In Mozambique, however, waste management is still indifferent to human life. Garbage dumps continue to be places of extreme risk, and deaths of homeless people are often caused by infections, ingestion of toxic substances or injuries amidst garbage. To make matters worse, these problems are treated as an inevitable fate of poverty without proper support, often resulting in deaths that could be avoided, which ultimately demonstrates a lack of sensitivity, empathy and a lack of strategy to minimize the pain of people who are already victims of social inequalities.
It is in this context of dehumanization that a new generation of young, creative and nonconformist activists emerges, using their artistic, technological and social talents to draw the attention of city dwellers. Young people who create art with trash, social media campaigns, videos, exhibitions, and who take the message beyond the obvious: trash is also a mirror of our humanity. These young people are seeds of hope. They show that it is possible to raise awareness in urban communities to adopt more empathetic attitudes towards the less fortunate, and that transformation begins with small gestures and changes in behavior.
This creative activism can and should serve as a prelude to something bigger. It can inspire public policies aimed at communicating behavior change. It can fuel community movements that advocate for models of support for children and vulnerable adults who make a living from garbage collection. It can also pressure authorities to act with greater responsibility and planning.
Schools must become incubators for environmental managers with a social conscience.
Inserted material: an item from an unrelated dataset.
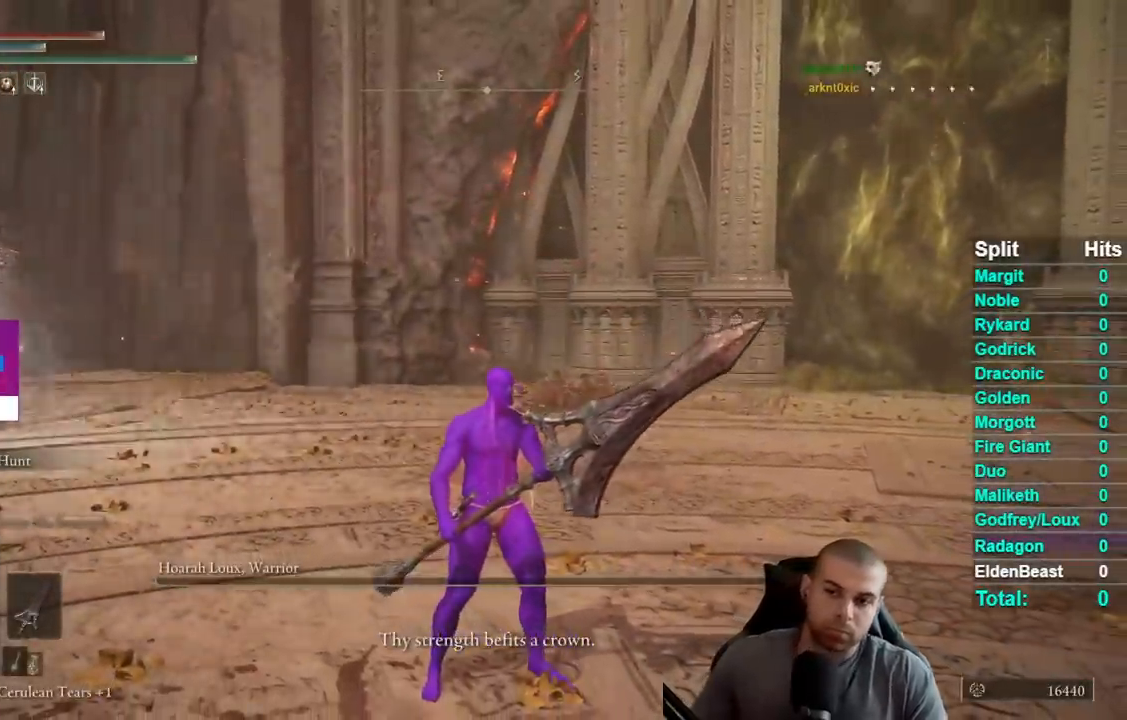
{"buttons": [], "right_stick": "center", "events": []}
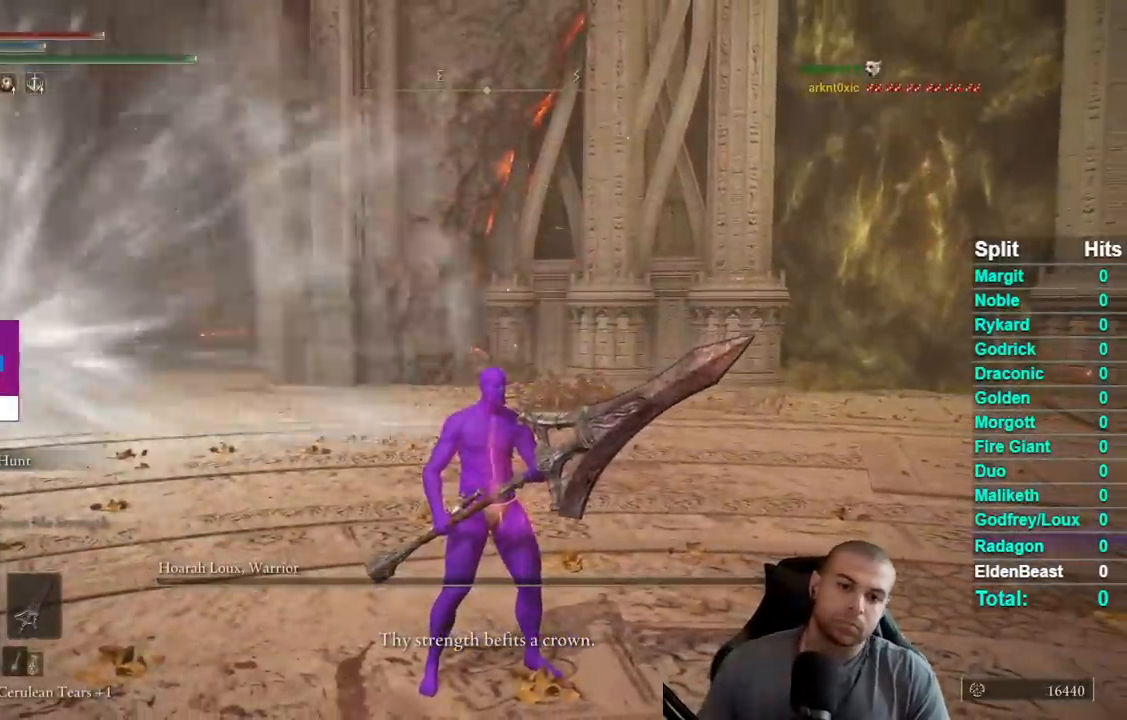
{"buttons": [], "right_stick": "center", "events": []}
School curricula must seriously and with commitment incorporate environmental issues as a deeply human and social dimension. We need to educate students who not only know how to separate waste, but who understand the human stories behind each discarded piece of waste, who understand that sustainability will only be real if it includes the poorest in its design.
Citizenship education must be extended to higher education, where environmental engineering, sociology, communication, psychology and other areas must interact with each other to produce interdisciplinary and innovative solutions. We must break with the paradigm of an elitist ecology and promote an ecology of solidarity.
Municipalities, in turn, need to take responsibility for managing waste as if they were taking care of lives, because that is what it is all about and that is what is expected of their leaders. It is not enough to simply place containers. It is necessary to plan the location, segment the waste, train urban cleaning workers, protect users and offer safe alternatives for those who, unfortunately, depend on waste to survive.
Solid waste management in Mozambique urgently needs a humane approach. Social realities need to be integrated into environmental discourse. Waste needs to be viewed as part of a complex chain of socio-economic relationships. It is not just about preserving the environment. It is about preserving lives.
This yellow card is a warning. A call. A cry. We can and must do better. For life, for dignity, for empathy. Because development, when inattentive to poverty, tends to produce more misery. And our mission, as a society, is to protect the most vulnerable or, at the very least, not to make their existence even more miserable.
It is time to bring this knowledge to the center of public action and citizen awareness. It is time to act with empathy, planning and vision. Socio-ecological balance depends on it.